I was flipping through the NY Mag’s The Science of US (which offers fun bite-sized articles on human psychology and sociology that keeps you clicking from one article to the next – I bet this addictiveness has something interesting to say about the way we behave too) and I came across this article entitled You Are Built to be Kind.
Basically, the point of the article is encapsulated in a short video about how human beings are built to be kind and empathise with each other. The video also made a very interesting point that rather than Charles Darwin’s concept ‘survival of the fittest simply meaning ‘every woman for herself’, what he really meant was ‘sympathy is the strongest instinct humans have’ and ‘communities with the most sympathetic members will flourish and raise the greatest amount of offspring.’
But what really struck me was how scientists were interested in the vagus nerve which is activated when someone is feeling compassion. They also found that lower class individuals have a higher vagus nerve response when they see someone suffer than when wealthier individuals witness suffering. As psychologist Dacher Keltner puts it, it ‘literally is a compassion deficit that’s produced by lots of wealth.’ He also goes on to note that poorer communities tend to give more to charity than wealthier people.

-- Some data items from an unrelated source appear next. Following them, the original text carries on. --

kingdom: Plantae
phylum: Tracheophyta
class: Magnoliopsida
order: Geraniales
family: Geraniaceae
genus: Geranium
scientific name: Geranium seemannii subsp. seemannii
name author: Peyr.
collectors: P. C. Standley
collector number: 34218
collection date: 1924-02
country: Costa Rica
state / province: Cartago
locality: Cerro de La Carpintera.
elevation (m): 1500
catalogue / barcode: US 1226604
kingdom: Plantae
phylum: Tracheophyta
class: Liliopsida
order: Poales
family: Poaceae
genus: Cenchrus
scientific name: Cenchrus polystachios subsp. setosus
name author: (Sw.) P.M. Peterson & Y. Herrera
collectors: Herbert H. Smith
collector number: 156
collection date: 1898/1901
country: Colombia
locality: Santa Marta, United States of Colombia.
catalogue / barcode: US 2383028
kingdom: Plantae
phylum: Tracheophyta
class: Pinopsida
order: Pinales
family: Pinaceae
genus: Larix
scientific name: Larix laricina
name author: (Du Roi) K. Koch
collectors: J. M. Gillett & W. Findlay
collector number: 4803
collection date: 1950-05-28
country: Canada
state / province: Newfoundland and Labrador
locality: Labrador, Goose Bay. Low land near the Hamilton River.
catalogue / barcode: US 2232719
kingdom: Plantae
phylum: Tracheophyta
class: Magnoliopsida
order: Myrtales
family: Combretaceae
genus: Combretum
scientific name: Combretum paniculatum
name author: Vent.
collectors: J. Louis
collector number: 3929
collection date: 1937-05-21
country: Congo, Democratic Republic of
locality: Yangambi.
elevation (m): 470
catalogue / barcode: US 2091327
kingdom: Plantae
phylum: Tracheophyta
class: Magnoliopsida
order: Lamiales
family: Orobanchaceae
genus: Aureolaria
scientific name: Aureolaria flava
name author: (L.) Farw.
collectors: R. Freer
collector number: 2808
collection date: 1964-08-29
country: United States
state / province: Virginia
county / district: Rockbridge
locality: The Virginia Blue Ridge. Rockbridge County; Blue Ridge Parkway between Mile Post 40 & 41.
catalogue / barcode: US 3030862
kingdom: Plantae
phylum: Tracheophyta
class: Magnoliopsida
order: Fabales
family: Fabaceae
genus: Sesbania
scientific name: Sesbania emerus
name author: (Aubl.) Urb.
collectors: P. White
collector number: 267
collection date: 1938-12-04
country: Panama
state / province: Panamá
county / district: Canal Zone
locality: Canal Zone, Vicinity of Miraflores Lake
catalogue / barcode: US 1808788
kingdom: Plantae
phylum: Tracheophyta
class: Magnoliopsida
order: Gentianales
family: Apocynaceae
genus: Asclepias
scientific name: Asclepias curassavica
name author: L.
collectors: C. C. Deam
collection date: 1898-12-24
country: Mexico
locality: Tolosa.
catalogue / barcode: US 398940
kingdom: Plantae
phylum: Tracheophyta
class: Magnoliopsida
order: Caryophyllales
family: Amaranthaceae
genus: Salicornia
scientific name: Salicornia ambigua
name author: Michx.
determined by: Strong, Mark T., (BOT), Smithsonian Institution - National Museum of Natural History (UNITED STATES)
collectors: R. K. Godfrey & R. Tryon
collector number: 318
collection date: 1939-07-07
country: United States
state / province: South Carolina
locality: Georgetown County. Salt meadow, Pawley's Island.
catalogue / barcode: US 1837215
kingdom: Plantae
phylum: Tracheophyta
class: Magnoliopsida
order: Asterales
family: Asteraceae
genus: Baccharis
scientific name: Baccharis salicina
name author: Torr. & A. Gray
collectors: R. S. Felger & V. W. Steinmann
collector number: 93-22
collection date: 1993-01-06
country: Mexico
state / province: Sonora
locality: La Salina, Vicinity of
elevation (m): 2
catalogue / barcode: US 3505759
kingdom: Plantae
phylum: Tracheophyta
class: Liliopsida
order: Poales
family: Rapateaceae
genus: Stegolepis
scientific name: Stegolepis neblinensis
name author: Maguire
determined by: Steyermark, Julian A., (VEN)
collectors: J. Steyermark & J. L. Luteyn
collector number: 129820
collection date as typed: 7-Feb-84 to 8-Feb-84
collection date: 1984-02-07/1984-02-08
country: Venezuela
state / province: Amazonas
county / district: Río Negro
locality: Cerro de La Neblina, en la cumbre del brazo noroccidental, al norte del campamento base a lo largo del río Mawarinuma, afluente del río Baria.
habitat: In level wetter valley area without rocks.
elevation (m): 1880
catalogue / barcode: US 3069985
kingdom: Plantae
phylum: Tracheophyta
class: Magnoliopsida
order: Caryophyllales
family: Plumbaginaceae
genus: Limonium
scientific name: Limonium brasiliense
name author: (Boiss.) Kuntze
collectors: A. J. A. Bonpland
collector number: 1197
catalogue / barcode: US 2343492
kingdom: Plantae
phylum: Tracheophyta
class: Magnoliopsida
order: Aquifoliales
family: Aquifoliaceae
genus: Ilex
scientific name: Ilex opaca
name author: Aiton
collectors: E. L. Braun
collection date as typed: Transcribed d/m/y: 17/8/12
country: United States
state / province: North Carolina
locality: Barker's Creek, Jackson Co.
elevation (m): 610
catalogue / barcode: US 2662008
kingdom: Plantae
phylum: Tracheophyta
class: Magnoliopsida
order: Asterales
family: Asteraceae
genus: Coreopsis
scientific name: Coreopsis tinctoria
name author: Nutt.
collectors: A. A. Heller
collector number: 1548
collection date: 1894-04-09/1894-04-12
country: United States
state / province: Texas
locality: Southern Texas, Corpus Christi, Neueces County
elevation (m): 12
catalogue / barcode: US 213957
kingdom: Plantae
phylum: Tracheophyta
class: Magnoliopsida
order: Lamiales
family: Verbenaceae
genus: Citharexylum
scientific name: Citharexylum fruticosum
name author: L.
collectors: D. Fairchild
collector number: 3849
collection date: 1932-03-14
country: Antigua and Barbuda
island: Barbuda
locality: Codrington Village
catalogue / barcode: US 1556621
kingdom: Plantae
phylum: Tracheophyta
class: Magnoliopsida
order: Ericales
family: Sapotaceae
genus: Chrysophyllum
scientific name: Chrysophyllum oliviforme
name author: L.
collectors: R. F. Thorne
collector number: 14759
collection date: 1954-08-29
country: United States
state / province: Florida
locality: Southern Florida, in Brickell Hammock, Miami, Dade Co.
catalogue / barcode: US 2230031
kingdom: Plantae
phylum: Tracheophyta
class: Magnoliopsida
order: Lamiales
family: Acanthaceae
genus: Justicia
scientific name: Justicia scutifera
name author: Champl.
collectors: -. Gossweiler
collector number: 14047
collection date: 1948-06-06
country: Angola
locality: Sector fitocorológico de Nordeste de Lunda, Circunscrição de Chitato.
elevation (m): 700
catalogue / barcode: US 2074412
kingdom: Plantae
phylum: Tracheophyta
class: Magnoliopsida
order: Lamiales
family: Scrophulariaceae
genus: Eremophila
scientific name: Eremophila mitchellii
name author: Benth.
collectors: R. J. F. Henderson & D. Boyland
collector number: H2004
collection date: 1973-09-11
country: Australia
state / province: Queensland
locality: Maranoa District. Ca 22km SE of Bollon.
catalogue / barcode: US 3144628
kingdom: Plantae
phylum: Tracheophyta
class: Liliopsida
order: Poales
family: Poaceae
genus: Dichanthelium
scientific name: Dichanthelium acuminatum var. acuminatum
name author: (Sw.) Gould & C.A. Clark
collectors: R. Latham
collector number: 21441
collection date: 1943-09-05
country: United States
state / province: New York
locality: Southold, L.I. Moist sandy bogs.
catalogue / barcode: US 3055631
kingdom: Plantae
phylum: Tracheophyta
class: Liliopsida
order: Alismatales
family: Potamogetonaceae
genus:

And that in turn reminded me of this Buzzfeed article about a teacher who taught his students about the awareness of privilege by giving them each a piece of paper. He then placed a bin at the front of the classroom and told them that every student in the classroom was representative of a country’s population. To get into the upper class, all they had to do was toss their paper into the bin. The students at the back, of course, pointed out they had an unfair advantage, being much further away from the bin than the ones in front.
As expected, most of the students in the front (though not all) made the bin while most at the back (but not all) didn’t. The teacher then pointed out to the students that it was only the ones at the back who complained about the disadvantage but the ones in front didn’t even realised how privileged they were.
So often we forget just how privileged we are. We flip through tabloid magazines and watch reality shows about rich kids who are born into a life of trust funds, private jets and mansions on every continent of the world, and sigh with envy at how great their lives are – and we forget how truly great our lives are. I am so fortunate to have been born into a middle class family with parents who love me and have taught me the values that truly count in life and are able to afford to give me a good education. I am fortunate to have a better advantage than those at the back of the classroom, even though I wasn’t as lucky as those who got a front row seat in life right from the start. And I am lucky that I have enough characteristics of grit, hard work, ambition and responsibility that I am able to dig my heels in and work hard to achieve something even better in life. I am lucky not to have been born in a situation so bad where the grit I possess might not be enough to carry me through to find a better way of life for myself.
And I am also grateful that life has taught me many lessons, many of which I probably didn’t appreciate during the learning of, but in hindsight I am able to look back and be thankful for because it has taught me something I otherwise would not know and made something of my character that wasn’t there before. In the past, I did not realise it but I am privileged for this alone, the ability to learn from life and to be able to survive these hardships and these personal valleys of humiliation and take something with me out of it so that in future, I will remember my experiences and not judge others who are going through the same thing. Hardships and humiliations are never easy, yet they make us stronger and they also make us more empathetic. I’ve talked this over with some close friends as well who have experienced their own valleys of humiliation and their own difficulties and we’ve all agreed on how these experiences, while they certainly weren’t easy, have made us better, more empathetic and sympathetic characters, more inclined to forgive where our younger, more naive selves would have been harsher and much more judgmental.
I’m still growing older and learning every day. And I hope that with each passing year, I’ll be able to remember more and more never to judge, to always show compassion and sympathy, to be strong when I experience difficulties and frustration, to fight for myself and remember to fight for others who are less privileged than I am, and, more importantly, to always, always, always be kind.